** AVAILABLE RECORDS follows **

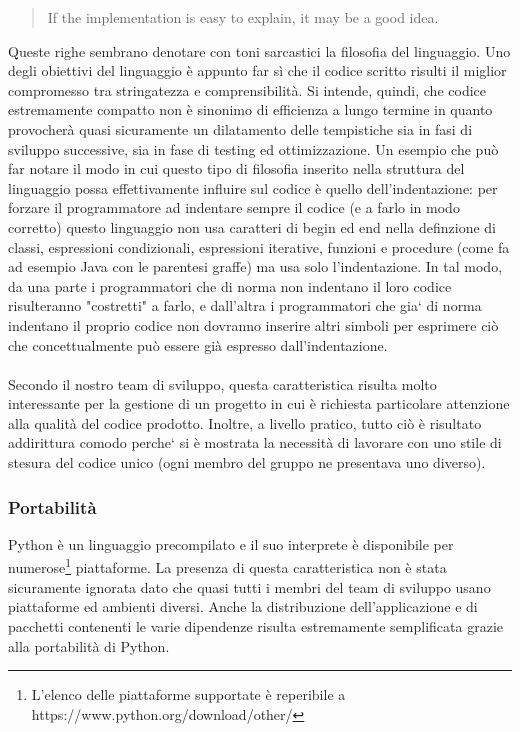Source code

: \documentclass[12pt]{scrartcl}
\begin{document}
\begin{quotation}
If the implementation is easy to explain, it may be a good idea.
\end{quotation}
Queste righe sembrano denotare con toni sarcastici la filosofia del linguaggio.
Uno degli obiettivi del linguaggio \`e appunto far s\`i che il codice scritto
risulti il miglior compromesso tra stringatezza e comprensibilit\`a. Si intende,
quindi, che codice estremamente compatto non \`e sinonimo di efficienza a lungo termine
in quanto provocher\`a quasi sicuramente un dilatamento delle tempistiche
sia in fasi di sviluppo successive, sia in fase di testing ed ottimizzazione.
Un esempio che pu\`o far notare il modo in cui questo tipo di filosofia inserito
nella struttura del linguaggio possa effettivamente influire sul codice \`e 
quello dell'indentazione: per forzare il programmatore ad indentare sempre
il codice (e a farlo in modo corretto) questo linguaggio non usa caratteri
di begin ed end nella definzione di classi, espressioni condizionali,
espressioni iterative, funzioni e procedure (come fa ad esempio Java con le
parentesi graffe) ma usa solo l'indentazione. In tal modo, da una parte i programmatori
che di norma non indentano il loro codice risulteranno "costretti" a farlo,
e dall'altra i programmatori che gia` di norma indentano il proprio codice
non dovranno inserire altri simboli per esprimere ci\`o che concettualmente
pu\`o essere gi\`a espresso dall'indentazione. \\ \\
Secondo il nostro team di sviluppo, questa caratteristica risulta molto
interessante per la gestione di un progetto in cui \`e richiesta
particolare attenzione alla qualit\`a del codice prodotto. Inoltre, a livello
pratico, tutto ci\`o \`e risultato addirittura comodo perche` si \`e mostrata la
necessit\`a di lavorare con uno stile di stesura del codice unico (ogni membro
del gruppo ne presentava uno diverso).

\subsubsection{Portabilit\`a}
Python \`e un linguaggio precompilato e il suo interprete \`e disponibile per
numerose\footnote{L'elenco delle piattaforme supportate \`e reperibile a https://www.python.org/download/other/} piattaforme. 
La presenza di questa caratteristica non \`e stata sicuramente
ignorata dato che quasi tutti i membri del team di sviluppo usano piattaforme ed ambienti
diversi. Anche la distribuzione dell'applicazione e di pacchetti contenenti le 
varie dipendenze risulta estremamente semplificata grazie alla portabilit\`a di Python.
\end{document}
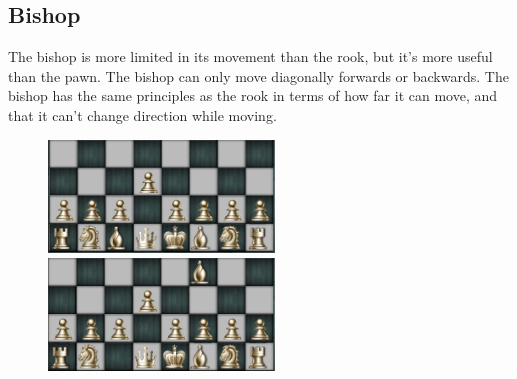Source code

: \documentclass{article}
\begin{document}
\subsection*{Bishop} The bishop is more limited in its movement than the rook, but it’s more useful than the pawn. The bishop can only move diagonally forwards or backwards. The bishop has the same principles as the rook in terms of how far it can move, and that it can’t change direction while moving. 
\begin{figure}[h]
\includegraphics[width=6cm, height=3cm]{bishop1} \includegraphics[width=6cm, height=3cm]{bishop2} 
\end{figure}
\end{document}
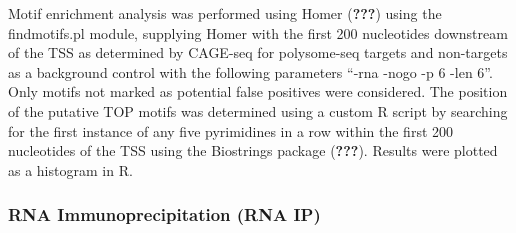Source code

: \documentclass[12pt,oneside]{reedthesis}
\begin{document}
Motif enrichment analysis was performed using Homer ({\textbf{???}}) using the findmotifs.pl module, supplying Homer with the first 200 nucleotides downstream of the TSS as determined by CAGE-seq for polysome-seq targets and non-targets as a background control with the following parameters ``-rna -nogo -p 6 -len 6''. Only motifs not marked as potential false positives were considered. The position of the putative TOP motifs was determined using a custom R script by searching for the first instance of any five pyrimidines in a row within the first 200 nucleotides of the TSS using the Biostrings package ({\textbf{???}}). Results were plotted as a histogram in R.

\hypertarget{rna-immunoprecipitation-rna-ip}{%
\subsubsection{RNA Immunoprecipitation (RNA IP)}\label{rna-immunoprecipitation-rna-ip}}
\end{document}

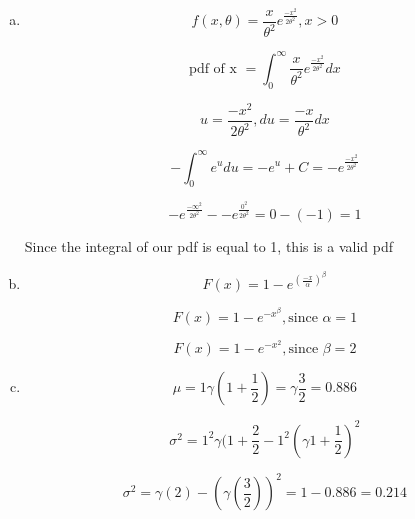\documentclass[14pt]{article}
\begin{document}
\begin{enumerate}[(a)]

\item

\[ 
f(x,\theta) = \frac{x}{\theta^2}e^{\frac{-x^2}{2\theta^2}}, x>0
\]

\[
\text{pdf of x } = \int_{0}^{\infty}\frac{x}{\theta^2}e^{\frac{-x^2}{2\theta^2}}dx
\]

\[
u = \frac{-x^2}{2\theta^2}, du = \frac{-x}{\theta^2}dx
\]

\[
- \int_{0}^{\infty}e^u du = -e^u + C = -e^{\frac{-x^2}{2\theta^2}} 
\]

\[
-e^{\frac{-\infty^2}{2\theta^2}} - -e^{\frac{0^2}{2\theta^2}} = 0 - (-1) = 1
\]

Since the integral of our pdf is equal to 1, this is a valid pdf


\item

\[
F(x) = 1 - e^{(\frac{-x}{\alpha})^\beta}
\]

\[
F(x) = 1 - e^{-x^\beta}, \text{since }  \alpha = 1
\]

\[
F(x) = 1 - e^{-x^2}, \text{since }  \beta = 2
\]


\item

\[
\mu = 1 \gamma(1+\frac{1}{2}) = \gamma{\frac{3}{2}} = 0.886
\]

\[
\sigma^2 = 1^2 \gamma(1 + \frac{2}{2} - 1^2 (\gamma{1 + \frac{1}{2}})^2
\]

\[
\sigma^2 = \gamma(2) - (\gamma(\frac{3}{2}))^2 = 1 - 0.886 = 0.214
\]

\end{enumerate}
\end{document}
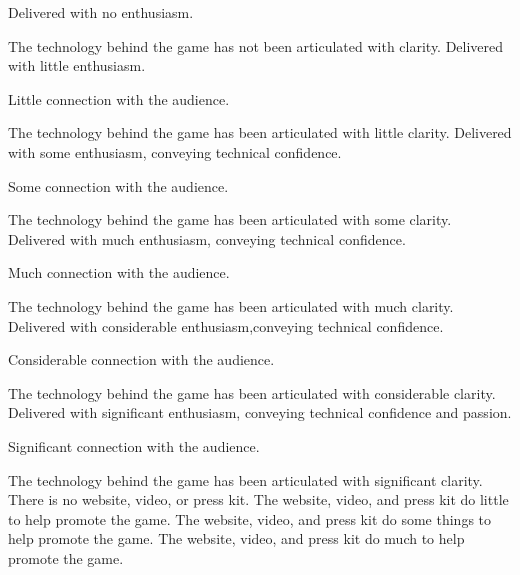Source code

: \documentclass{../fal_assignment}
\begin{document}
\begin{markingrubric}
%
        \grade\fail Delivered with no enthusiasm. 
           \par The technology behind the game has not been articulated with clarity.
        \grade Delivered with little enthusiasm. 
            \par Little connection with the audience.
            \par The technology behind the game has been articulated with little clarity.
        \grade Delivered with some enthusiasm, conveying technical confidence. 
            \par Some connection with the audience.
            \par The technology behind the game has been articulated with some clarity.
        \grade Delivered with much enthusiasm, conveying technical confidence. 
            \par Much connection with the audience.
            \par The technology behind the game has been articulated with much clarity.
        \grade Delivered with considerable enthusiasm,conveying technical confidence. 
            \par Considerable connection with the audience.
            \par The technology behind the game has been articulated with considerable clarity.
        \grade Delivered with significant enthusiasm, conveying technical confidence and passion.
            \par Significant connection with the audience.
            \par The technology behind the game has been articulated with significant clarity.
%
        \grade\fail There is no website, video, or press kit. 
        \grade The website, video, and press kit do little to help promote the game.
        \grade The website, video, and press kit do some things to help promote the game.
        \grade The website, video, and press kit do much to help promote the game.

\end{markingrubric}
\end{document}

** End of AVAILABLE RECORDS **

- **EXERCISE**:
Print exactly the lines from the first line of the records above through the line containing "Uno degli obiettivi", leaving out the pictures.

- **RESPONSE**:
Source code

: \documentclass[12pt]{scrartcl}
\begin{document}
\begin{quotation}
If the implementation is easy to explain, it may be a good idea.
\end{quotation}
Queste righe sembrano denotare con toni sarcastici la filosofia del linguaggio.
Uno degli obiettivi del linguaggio \`e appunto far s\`i che il codice scritto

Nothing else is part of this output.